You can’t shake a tree around here without a guest writer falling out. This time it’s a friend of mine from the internet music mailing list scene. It’s a scene that barely exists now because of social media but it was once lively.
In the great tradition of First Draft pen names, she is writing as Cassandra. Here’s hoping that her prophecies are not scorned by our readers.
-Adrastos
Gently Rise and Softly Fall by Cassandra
I woke up this morning in a really crappy mood, which is pretty normal given what is going on right now. When I sat down with my laptop, my first reminder was “write piece about joy”. OK, here goes nothing.
Last March, my husband and I were watching our cat Rey play with her favorite toy: a spring coated in vinyl. Cats play when all their needs have been met and so they can expend precious energy for fun things. Rey stands up on her back legs when she plays with a spring, passing it from paw to paw, and dancing herself. She goes to the legs of the bar stools and climbs over and around the legs, with the spring turning round. It’s infectiously joyful to watch. I clearly remember saying that we needed to memorize that image because we were going to need to remember what joy looked like as the months went on.
Last January I started reading Wanderers by Chuck Wending, a book about a mysterious pandemic which also included the scenario of an authoritarian US president and a national election. I also stopped reading it in January as things got to be way too close to real life here in the US. (Don’t spoil it for me—I fully intend to pick it back in a week or so.) Even though I couldn’t read the novel, I came across some of his stuff on Twitter and found his blog. A week after I had that conversation with my husband, Wendig wrote this:
Also accept any joy you feel and do so without guilt. Joy is hard-won, and if you manage that victory, there’s no shame in that. Take the victory lap. We will have to hunt joy like an elusive beast across the wasteland.

INFORMATION PROVIDED:
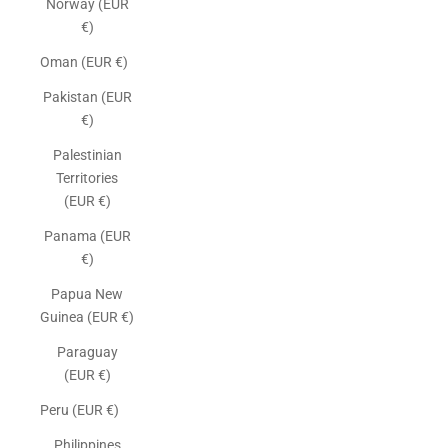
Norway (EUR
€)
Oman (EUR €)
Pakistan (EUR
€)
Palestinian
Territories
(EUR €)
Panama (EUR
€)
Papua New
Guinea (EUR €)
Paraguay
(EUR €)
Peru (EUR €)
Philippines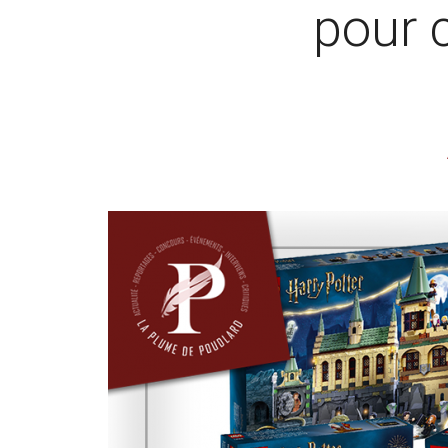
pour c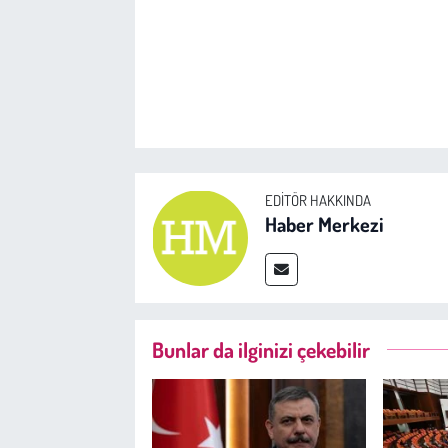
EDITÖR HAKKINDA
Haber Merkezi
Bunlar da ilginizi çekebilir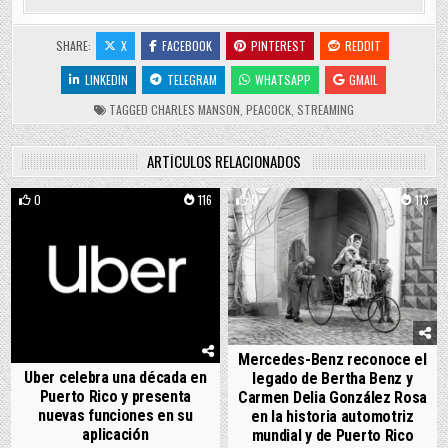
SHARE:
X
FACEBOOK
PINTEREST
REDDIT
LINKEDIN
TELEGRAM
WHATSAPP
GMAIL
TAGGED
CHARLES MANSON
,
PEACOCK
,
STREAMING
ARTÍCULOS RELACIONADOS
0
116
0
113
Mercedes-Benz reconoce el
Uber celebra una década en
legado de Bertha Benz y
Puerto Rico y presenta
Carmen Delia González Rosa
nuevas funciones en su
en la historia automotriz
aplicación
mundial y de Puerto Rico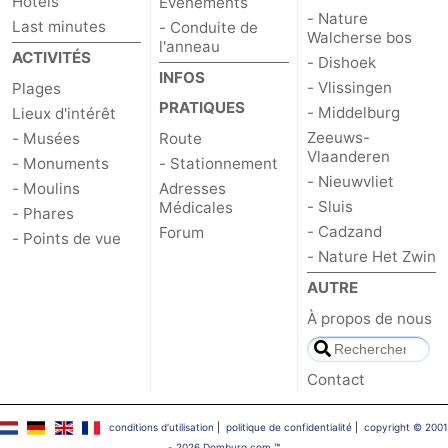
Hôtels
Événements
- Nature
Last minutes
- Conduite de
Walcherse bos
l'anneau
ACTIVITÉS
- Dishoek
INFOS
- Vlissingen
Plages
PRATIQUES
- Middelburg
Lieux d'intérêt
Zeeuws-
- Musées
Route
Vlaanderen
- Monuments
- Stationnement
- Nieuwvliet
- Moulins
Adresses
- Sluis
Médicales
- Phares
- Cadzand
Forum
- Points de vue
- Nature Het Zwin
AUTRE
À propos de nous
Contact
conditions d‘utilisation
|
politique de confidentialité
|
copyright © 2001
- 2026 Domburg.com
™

---

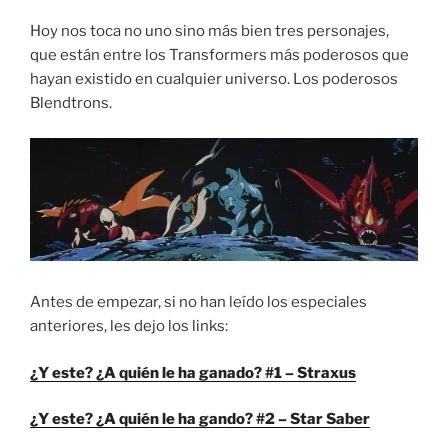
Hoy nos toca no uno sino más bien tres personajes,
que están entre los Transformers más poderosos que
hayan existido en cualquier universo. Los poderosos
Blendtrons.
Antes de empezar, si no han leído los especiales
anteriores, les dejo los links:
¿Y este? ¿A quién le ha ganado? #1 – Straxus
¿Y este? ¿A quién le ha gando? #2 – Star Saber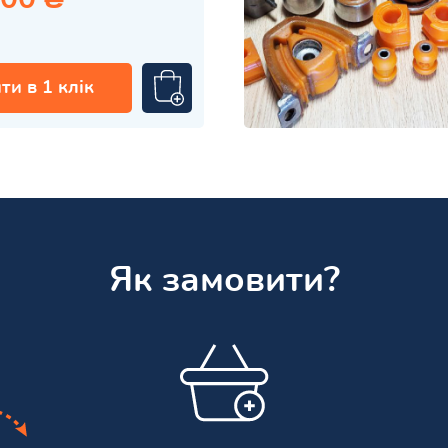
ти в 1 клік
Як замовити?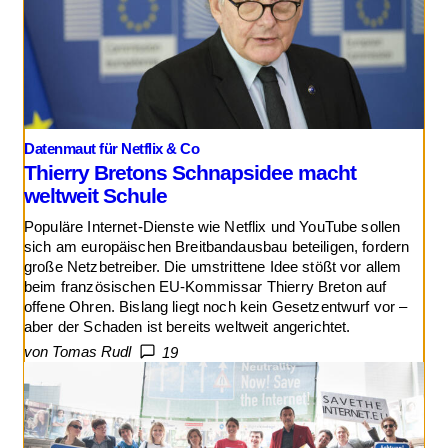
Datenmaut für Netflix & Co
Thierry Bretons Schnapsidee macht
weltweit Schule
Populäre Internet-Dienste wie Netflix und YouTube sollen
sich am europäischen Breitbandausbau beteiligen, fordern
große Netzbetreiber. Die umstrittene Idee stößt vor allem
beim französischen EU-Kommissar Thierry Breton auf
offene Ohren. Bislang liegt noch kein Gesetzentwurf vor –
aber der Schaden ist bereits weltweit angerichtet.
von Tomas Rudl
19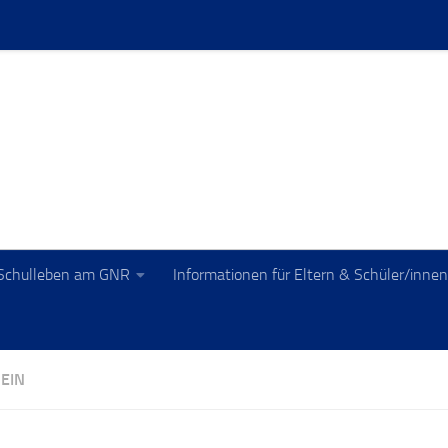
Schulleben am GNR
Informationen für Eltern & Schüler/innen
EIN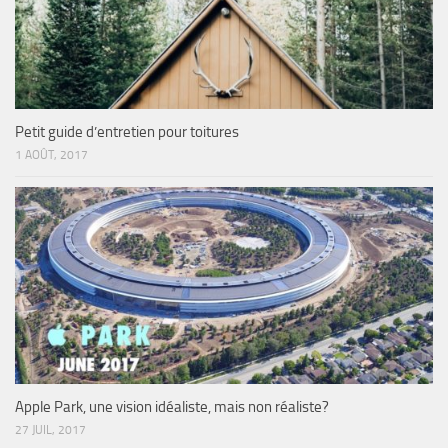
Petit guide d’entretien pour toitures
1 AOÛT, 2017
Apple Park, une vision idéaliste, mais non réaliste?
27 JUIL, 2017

==

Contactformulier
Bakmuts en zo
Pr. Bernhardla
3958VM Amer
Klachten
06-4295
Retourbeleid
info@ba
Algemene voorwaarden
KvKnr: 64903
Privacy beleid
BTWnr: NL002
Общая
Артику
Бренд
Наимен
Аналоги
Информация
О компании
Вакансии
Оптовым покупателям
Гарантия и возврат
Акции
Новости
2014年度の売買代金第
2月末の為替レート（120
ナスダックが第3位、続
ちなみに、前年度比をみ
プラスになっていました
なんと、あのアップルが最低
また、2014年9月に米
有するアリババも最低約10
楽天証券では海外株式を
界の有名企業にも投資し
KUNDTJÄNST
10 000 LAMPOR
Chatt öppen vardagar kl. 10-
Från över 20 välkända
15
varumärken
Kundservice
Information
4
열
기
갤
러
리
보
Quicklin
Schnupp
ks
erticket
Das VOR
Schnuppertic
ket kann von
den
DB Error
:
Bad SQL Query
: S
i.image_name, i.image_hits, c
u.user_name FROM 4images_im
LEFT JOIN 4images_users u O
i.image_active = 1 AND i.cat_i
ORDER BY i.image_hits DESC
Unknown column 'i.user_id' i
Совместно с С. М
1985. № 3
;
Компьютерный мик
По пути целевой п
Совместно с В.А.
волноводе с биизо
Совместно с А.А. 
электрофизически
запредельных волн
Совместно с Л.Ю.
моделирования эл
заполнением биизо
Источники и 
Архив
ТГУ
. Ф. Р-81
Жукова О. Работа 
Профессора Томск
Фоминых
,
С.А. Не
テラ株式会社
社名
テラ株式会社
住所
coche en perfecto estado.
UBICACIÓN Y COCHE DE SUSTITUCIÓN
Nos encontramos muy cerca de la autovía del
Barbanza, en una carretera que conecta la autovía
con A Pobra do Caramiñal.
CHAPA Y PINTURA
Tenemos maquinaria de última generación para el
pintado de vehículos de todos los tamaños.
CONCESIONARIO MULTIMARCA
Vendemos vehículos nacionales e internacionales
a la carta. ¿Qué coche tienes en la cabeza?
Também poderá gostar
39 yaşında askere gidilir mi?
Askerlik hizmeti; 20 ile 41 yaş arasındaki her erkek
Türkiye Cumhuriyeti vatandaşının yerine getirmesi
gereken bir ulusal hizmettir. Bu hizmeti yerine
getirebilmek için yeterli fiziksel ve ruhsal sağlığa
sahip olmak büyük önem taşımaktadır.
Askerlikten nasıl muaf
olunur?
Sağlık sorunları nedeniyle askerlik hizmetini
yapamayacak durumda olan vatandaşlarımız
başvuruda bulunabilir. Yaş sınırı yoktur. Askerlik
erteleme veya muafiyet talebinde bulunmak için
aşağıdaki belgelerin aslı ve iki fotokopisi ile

QUESTIONS ON THE MATERIAL:
(1) Using the guest post about joy, list every action Rey performs while playing with her spring.
(2) Write the next part of the guest post about joy, picking up after its last sentence.
The material comes from a different source than the guest post about joy.

TASK RESPONSES:
(1)
- Stands up on her back legs
- Passes the spring from paw to paw
- Dances
- Goes to the legs of the bar stools
- Climbs over and around the legs

(2)
If you capture it, celebrate.
I thought of both of those things that glorious Saturday when the national election was called for Joe and Kamala (the weirdness of a TV network calling an election is a conversation for another day). I live in West Virginia, so there was no parade of cars through the streets, honking and beeping for joy. (I made do with yelling “BEEEEEEEEP BEEP BEEP BEEP BEEEEEEEEEEEEP” all day around the house (my poor husband)). I don’t know that there was much uncertainty around the final outcome earlier that morning, but the joy was certainly real and comforting—because we could recognize what joy looked like.
I studied US history for a long time, and I have a lot of things to say about politics. I think last week was the worst week in US history, and this week has already said “Hold my beer,” so politics can wait another day. Find some joy today and hold it fast.